Entre as suas nuances, a associação do trabalho feminino ao cuidado reforça a lógica das chamadas “profissões de mulher”. O efeito cascata é cruel: profissões vistas femininas são desvalorizadas e mal-remuneradas, enquanto os homens concentram os espaços de liderança, ciência, política e tecnologia. E, assim, ditam as regras da sociedade, por meio de políticas públicas criadas majoritariamente por homens, perpetuando um modelo de sociedade que privilegia o olhar masculino.
Essa crítica não é nova. Na Convenção Sufragista de Washington, em 1868, Elizabeth Stanton já denunciava que a sociedade era “um reflexo do próprio homem, intemperada pelo pensamento feminino”. Segundo ela, ao negar a igualdade, se exigia que mulheres “fortes” abrissem mão de sua feminilidade para adotar comportamentos masculinos, reforçando a visão equivocada de que força e poder as tornariam “menos mulheres”.
Há quase dois séculos, a figura norte-americana, líder pelos direitos das mulheres nos Estados Unidos, já percebia que a lógica de dominação estava em ignorar e reprimir características fortes e naturais da feminilidade.
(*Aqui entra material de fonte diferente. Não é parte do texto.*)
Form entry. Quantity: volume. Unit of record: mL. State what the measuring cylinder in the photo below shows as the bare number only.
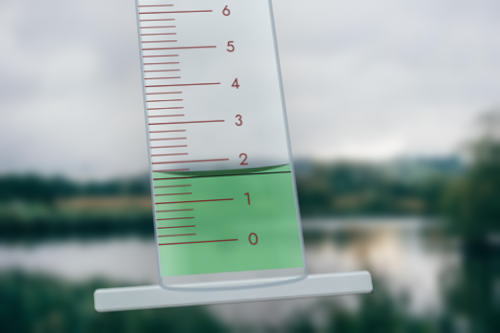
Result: 1.6
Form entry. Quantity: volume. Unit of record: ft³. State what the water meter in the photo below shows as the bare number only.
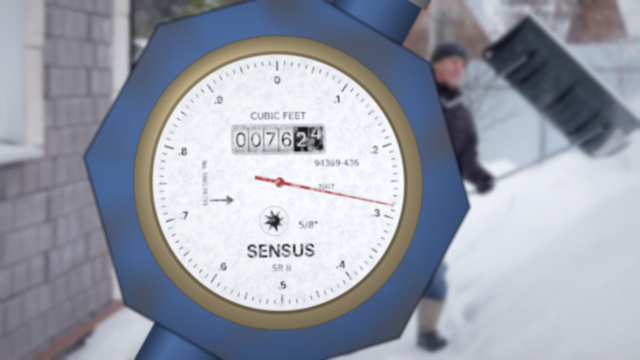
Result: 7624.28
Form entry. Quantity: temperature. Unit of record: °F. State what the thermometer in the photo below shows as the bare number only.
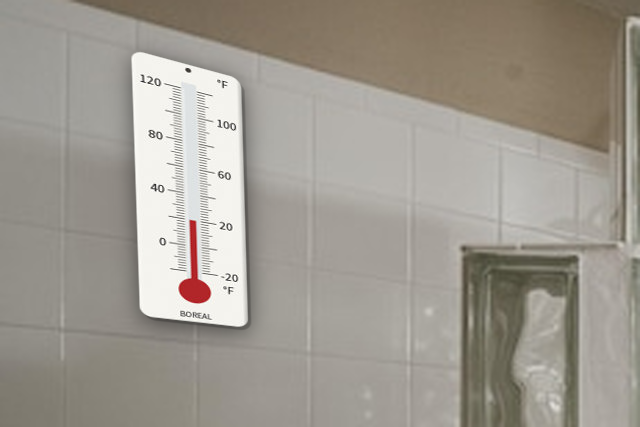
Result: 20
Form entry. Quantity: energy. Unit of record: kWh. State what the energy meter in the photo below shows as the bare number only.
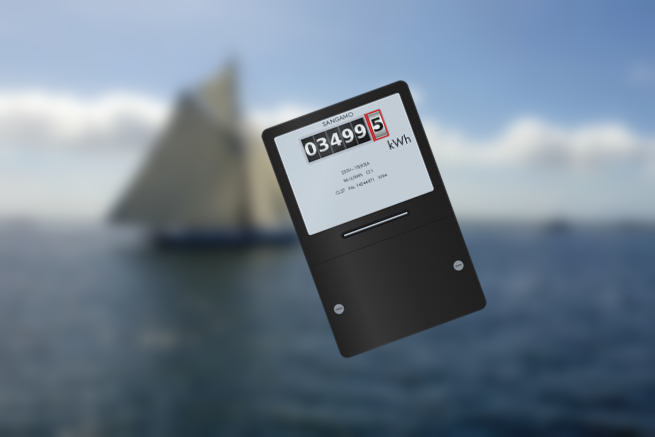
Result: 3499.5
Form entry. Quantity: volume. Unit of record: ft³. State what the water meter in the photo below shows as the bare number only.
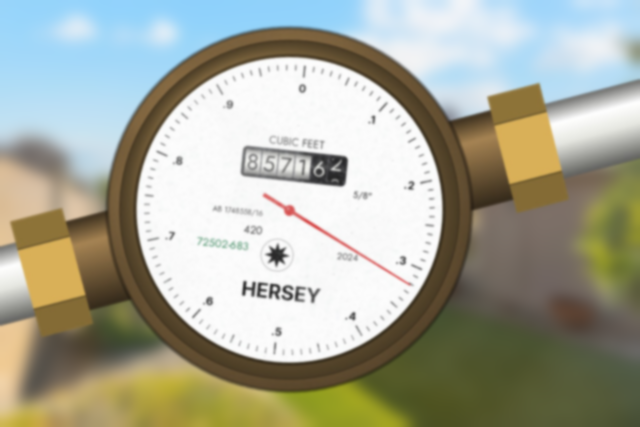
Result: 857162.32
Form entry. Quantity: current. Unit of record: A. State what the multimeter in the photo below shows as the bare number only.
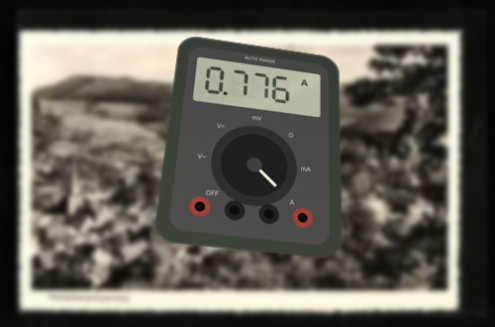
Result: 0.776
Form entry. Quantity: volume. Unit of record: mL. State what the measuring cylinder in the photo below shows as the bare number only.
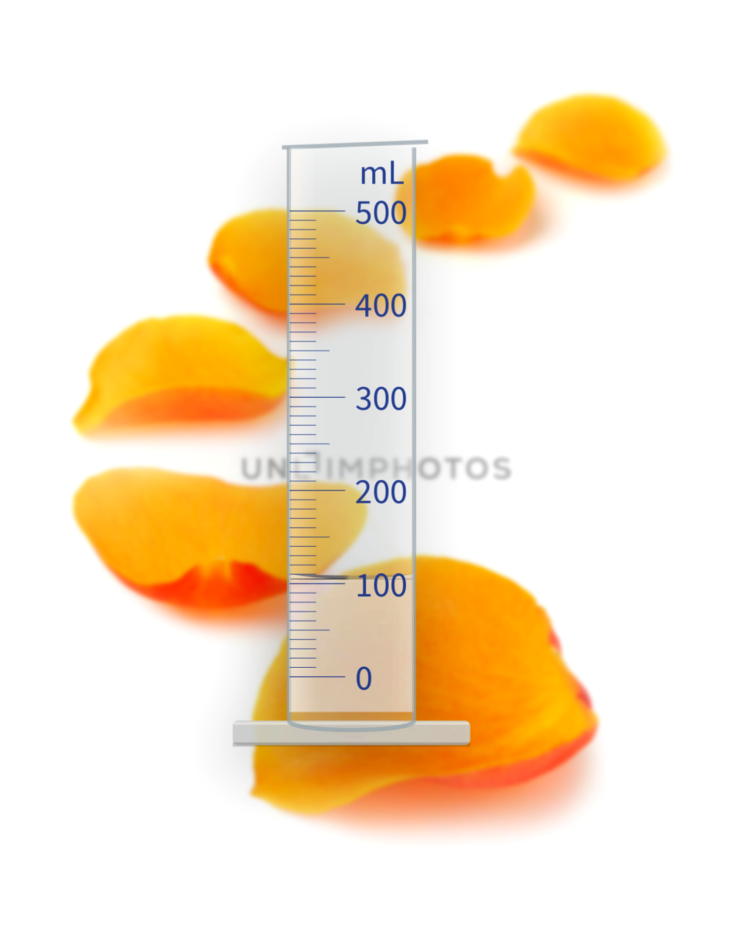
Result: 105
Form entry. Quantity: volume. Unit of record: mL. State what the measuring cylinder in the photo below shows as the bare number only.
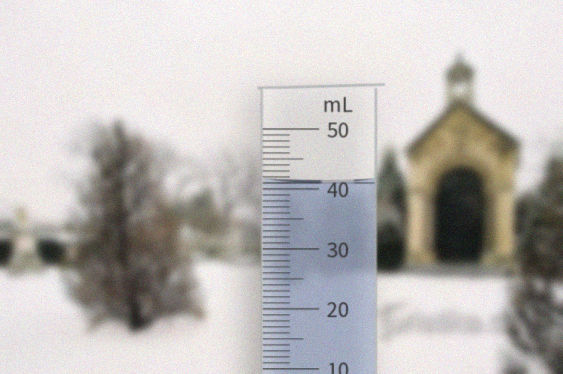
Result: 41
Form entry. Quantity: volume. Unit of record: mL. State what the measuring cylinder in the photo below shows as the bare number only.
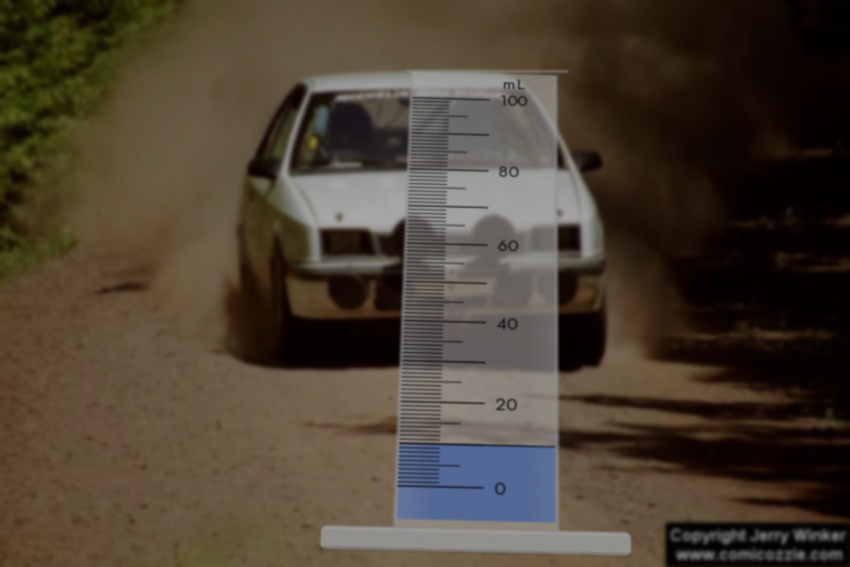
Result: 10
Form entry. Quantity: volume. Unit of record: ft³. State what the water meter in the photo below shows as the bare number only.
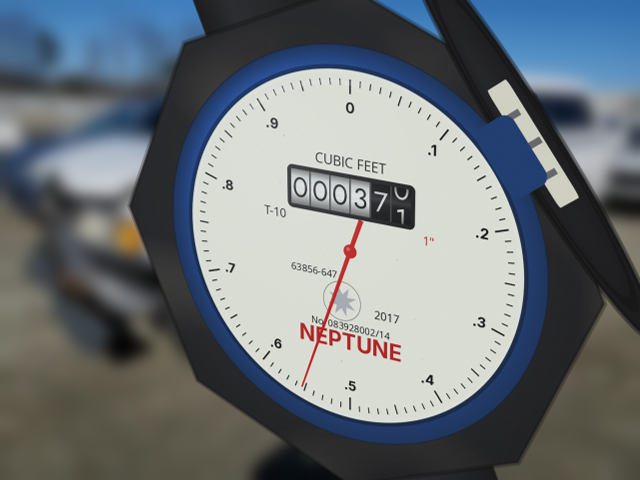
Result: 370.55
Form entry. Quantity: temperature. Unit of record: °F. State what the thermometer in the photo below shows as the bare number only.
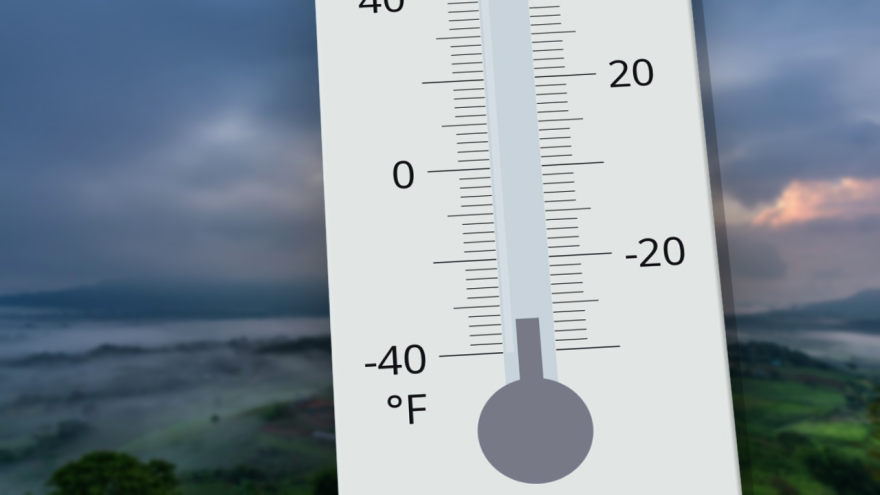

Isso porque, para alcançar espaços de decisão, mulheres deveriam performar características e comportamentos mais masculinos – o que reforçava a agressividade e reduzia o seu valor perante a sociedade, pois o senso comum levava à conclusão de que isso as tornaria menos mulheres, menos recatadas e menos devotas ao lar e à família.
Esse raciocínio se apoia em uma distorção histórica: a narrativa pré-histórica do homem caçador e da mulher cuidadora. Mas será que ela é verdadeira — ou apenas uma forma conveniente de reescrever a história para afastar as mulheres do poder?
A arqueologia responde. Em sítios como o de Wilamaya Patjxa, no Peru, sepulturas de 9 mil anos revelaram mulheres enterradas com ferramentas de caça de grandes animais. A conclusão é clara: a divisão de tarefas era funcional e adaptativa, não determinada pelo gênero. Mulheres também tinham visão estratégia, caçavam, lideravam e arriscavam.
O mito do homem protagonista e da mulher coadjuvante não passa, portanto, de uma projeção dos preconceitos dos historiadores — em sua maioria homens — que escreveram a história. Essa narrativa afastou mulheres dos espaços de decisão, reforçou a submissão e consolidou barreiras que ainda hoje se manifestam como teto de vidro, segregação ocupacional e afastamento de posições de liderança.
Manter esses estereótipos significa limitar escolhas, reduzir a diversidade e perder a riqueza de visões que só a pluralidade oferece – o que resulta em políticas e instituições enviesadas. Sociedades são complexas demais para se sustentar na lógica da dominação de um gênero sobre o outro. A competência não se mede pelo sexo biológico, mas pela aptidão, formação, experiência e dedicação.
Repetir as justificativas do passado nos impede de avançar para o próximo estágio. Impor hierarquias de gênero é dar passos para trás. O futuro exige relações justas, com equidade, cooperação e corresponsabilidade.
Profissões não têm gênero. E o poder também não deveria ter.
Que possamos derrubar as narrativas que nos silenciaram, romper muros que nos afastaram do poder e, finalmente, ocupar os espaços de decisão sem abrir mão da nossa força e da nossa voz.